The Indian economy is not just stable, but it is also indicating “resilience in the face of geopolitical challenges” says the Economic Survey. Youth participation in the labour force has been heartening and so is the participation of women, both in urban and rural India. As per the Periodic Labour Force Survey (PLFS), unemployment has dropped from 17.8 per cent in 2017-18 to 10 per cent in 2022-23 for youth in the age group of 15 to 29 years.
As per data released by the Employees’ Provident Fund Organisation (EPFO), there has been a significant rise in the formal employment of youth. While there was a dip during the pandemic, the number of annual new EPF subscribers in the 18 to 28 age group has been rising. Almost two-thirds of the new subscribers in the EPFO payroll belong to this age bracket. That means, youth employment has been rising along with the youth population.
What is also heartening is that female labour force participation rate (FLFPR)—both urban and rural— has been rising for six years. Compared to urban FLFPR, the rural FLFPR has witnessed a steep rise of 16.9 percentage points between 2017-18 and 2022-23. Clearly, more women are contributing to rural production. They are certainly not joining the workforce out of distress. In fact, one reason for their increased participation is the growth in agriculture output. Also, with rural women enjoying better access to piped drinking water, clean fuel and sanitation, they now have more time on their hands to work.
As per the PLFS, over 45 per cent of the workforce is employed in agriculture, 11.4 per cent in manufacturing, 28.9 per cent in services and 13.0 per cent in construction. Agriculture is the main employment generator with almost 50 per cent of the population, especially women working in this sector.
When it comes to employment status of workers, 57.3 per cent of the total workforce is self-employed, while 18.3 per cent is working as unpaid workers in household enterprises. While casual labour accounts for 21.8 per cent of the total workforce, regular wage/salaried workers form 20.9 per cent of the total workforce. More women are shifting to self-employment, while the share of men has not changed much, remaining stable.
Data from EPFO reveals that the organised-sector job market has witnessed a consistent year-on-year (YoY) increase in payroll addition since FY19 (the earliest since data is available). In fact, since FY19, the yearly net payroll additions to the EPFO have more than doubled. That is, from 61.1 lakh in FY19, it has gone up to 131.5 lakh in FY24. There was a significant increase of 8.4 per cent in the EPFO membership numbers over the last ten years, the FY15 to FY24 period to be precise.
Measures taken by the Indian government to boost job creation seem to have worked. The Production Linked Incentive (PLI) scheme, to enhance India’s manufacturing capabilities, improve its capital expenditure, and so on, have been aimed at worker welfare. With access to credit becoming convenient and reforms in processes in place, things have definitely improved.
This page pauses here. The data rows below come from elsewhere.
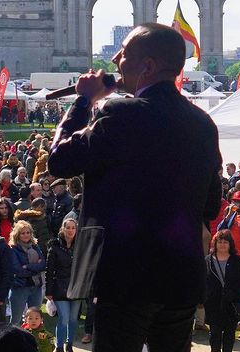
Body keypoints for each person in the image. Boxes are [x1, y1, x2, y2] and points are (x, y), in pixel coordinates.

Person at [47, 23, 222, 352]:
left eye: (124, 52)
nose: (114, 59)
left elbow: (60, 160)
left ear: (148, 66)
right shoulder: (203, 123)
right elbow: (212, 204)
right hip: (182, 278)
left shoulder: (121, 113)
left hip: (126, 279)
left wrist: (83, 101)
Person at [204, 230, 240, 352]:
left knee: (229, 336)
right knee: (214, 335)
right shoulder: (207, 261)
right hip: (213, 304)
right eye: (220, 242)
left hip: (232, 305)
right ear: (215, 243)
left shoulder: (237, 261)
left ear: (230, 244)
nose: (222, 244)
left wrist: (239, 297)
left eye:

In October 2020, the Aatmanirbhar Bharat Rojgar Yojana (ABRY) was introduced to boost job generation with social security benefits post-COVID-19 job losses. By the end of March 2024, this scheme had benefited 60.5 lakh individuals across 1.5 lakh establishments.
Minimum pension has been ensured to all via the Atal Pension Yojana (APY) and the Pradhan Mantri Shram Yogi Maan-Dhan (PM-SYM) scheme.
Affordable insurance programmes have done their bit too. Life and disability cover is now available via the Pradhan Mantri Jeevan Jyoti Bima Yojana (PMJJBY) at an annual premium of Rs 436 only, while the Pradhan Mantri Suraksha Bima Yojana (PMSBY) of Rs 2 lakh is available at Rs 20 only.
Gig workers and platform workers now enjoy social security benefits, thanks to the new Labour Codes that provide a Social Security Fund, to which contributions are made by the Central and state governments, aggregators, CSR and so on.
Under the Pradhan Mantri Mudra Yojana (PMMY), collateral-free loans up to Rs 10 lakh, are offered to micro/small business enterprises as well as to individuals so that they can set up their businesses or expand existing businesses. At the end of March 2024, about 47.7 crore loans had been sanctioned.
And one cannot forget the game-changing rationalisation and amalgamation of 29 Central laws by the government into four Labour Codes, in 2019 and 2020. This was aimed at employment generation and doing away with outdated rules and regulations, bringing about more transparency and accountability, and relying on technology for the enforcement of labour laws.